A Tennessee truck driver was sentenced to twenty-five years in prison for causing a 2016 crash that killed two people while he was intoxicated and driving with a revoked CDL.
Fifty-five year old truck driver Randall Weddle was sentenced in a Knox County, Maine, court on March 23 after he was found guilty on fifteen charges, including aggravated DUI and manslaughter.
The charges stem from a crash that happened two years ago for which Weddle was placed out of service by the FMCSA. Christina Torres-York, 45, and Paul Fowles, 74, were killed in the crash.
Two people killed in crash involving lumber truck on Route 17 in Knox County #Maine. https://t.co/VRFfVwCNQP pic.twitter.com/Kf5vgPuT9i
— Portland Press Herald (@PressHerald) March 18, 2016
From the FMCSA’s account of the fatal crash:
On March 18, 2016, Weddle was operating a large commercial truck for Tennessee-based R&E Logistics, Inc., USDOT No. 942198. At approximately 4:47 p.m., while traveling on Route 17 in Knox County, Maine, the trailer portion of Weddle’s rig crossed the centerline, tipped over, and began scattering its load of lumber across the roadway. At the time of the crash, Weddle’s truck was traveling approximately 80 miles-per-hour in a posted 55 miles-per-hour speed limit zone.
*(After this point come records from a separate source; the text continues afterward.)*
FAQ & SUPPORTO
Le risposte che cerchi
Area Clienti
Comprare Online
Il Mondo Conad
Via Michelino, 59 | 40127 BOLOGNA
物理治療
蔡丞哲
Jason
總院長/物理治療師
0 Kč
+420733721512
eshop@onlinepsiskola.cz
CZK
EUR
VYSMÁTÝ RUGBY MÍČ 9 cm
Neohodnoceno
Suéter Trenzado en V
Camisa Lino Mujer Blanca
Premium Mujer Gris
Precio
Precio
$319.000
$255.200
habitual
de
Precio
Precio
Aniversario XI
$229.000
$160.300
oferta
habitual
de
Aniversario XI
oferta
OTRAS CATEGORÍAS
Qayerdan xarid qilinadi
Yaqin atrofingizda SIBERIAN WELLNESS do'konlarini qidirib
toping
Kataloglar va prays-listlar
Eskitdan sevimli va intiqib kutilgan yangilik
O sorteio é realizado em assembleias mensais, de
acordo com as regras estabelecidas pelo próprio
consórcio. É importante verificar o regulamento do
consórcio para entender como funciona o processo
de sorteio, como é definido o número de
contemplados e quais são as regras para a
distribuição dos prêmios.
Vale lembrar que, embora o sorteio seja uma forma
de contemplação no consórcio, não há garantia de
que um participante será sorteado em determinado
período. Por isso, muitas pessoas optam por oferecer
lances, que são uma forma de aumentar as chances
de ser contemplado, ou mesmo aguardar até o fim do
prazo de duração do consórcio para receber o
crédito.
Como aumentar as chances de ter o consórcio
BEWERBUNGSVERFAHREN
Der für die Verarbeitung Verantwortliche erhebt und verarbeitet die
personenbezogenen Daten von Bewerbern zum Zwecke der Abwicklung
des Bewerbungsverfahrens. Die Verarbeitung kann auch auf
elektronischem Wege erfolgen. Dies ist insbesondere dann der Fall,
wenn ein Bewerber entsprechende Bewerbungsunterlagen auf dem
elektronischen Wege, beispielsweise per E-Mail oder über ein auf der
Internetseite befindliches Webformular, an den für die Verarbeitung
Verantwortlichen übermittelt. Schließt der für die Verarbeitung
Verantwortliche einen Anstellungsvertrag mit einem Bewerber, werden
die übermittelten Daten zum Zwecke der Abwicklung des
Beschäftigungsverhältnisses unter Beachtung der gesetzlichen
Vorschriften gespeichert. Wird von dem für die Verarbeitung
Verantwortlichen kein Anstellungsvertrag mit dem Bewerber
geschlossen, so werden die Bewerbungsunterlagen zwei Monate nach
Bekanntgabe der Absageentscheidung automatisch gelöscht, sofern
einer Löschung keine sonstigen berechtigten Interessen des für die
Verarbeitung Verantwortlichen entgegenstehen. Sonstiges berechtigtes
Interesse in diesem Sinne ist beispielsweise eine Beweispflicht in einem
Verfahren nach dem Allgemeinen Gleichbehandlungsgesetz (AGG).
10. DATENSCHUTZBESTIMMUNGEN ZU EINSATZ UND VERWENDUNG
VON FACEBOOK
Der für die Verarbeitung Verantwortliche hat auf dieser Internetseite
As the truck and trailer and its load of lumber continued to slide down the roadway at a high rate of speed, a pick-up truck, an SUV, and a minivan, in turn, were struck. The pick-up truck was crushed, killing its driver. The collision with the SUV caused it to roll over once before it collided with another vehicle. The minivan hit by Weddle’s truck was also partially buried under the lumber load; a fire ensued, engulfing the minivan. The sole occupant of the minivan was killed. Two additional crash victims were airlifted to the hospital.
A field sobriety test conducted on Weddle by Maine State Police at the scene of the crash detected the presence of alcohol. State Police also found a bottle of Crown Royal Canadian Whisky in Weddle’s truck.
Investigators also discovered that at the time of the crash, Weddle’s CDL had been revoked by the state of Virginia for a conviction of driving while intoxicated.
Investigators further found that Weddle was in violation of multiple federal hours-of-service regulations, which are designed to prevent fatigued driving.
According to the Bangor Daily News, Weddle had 48 driving crime convictions prior to the fatal 2016 crash, including 12 DUI convictions in four states.
Justice William Stokes told the court during the sentencing that he was “completely stunned with Mr. Weddle’s record” and that he was “genuinely mystified” about how Weddle was able to obtain a CDL in the state of Tennessee.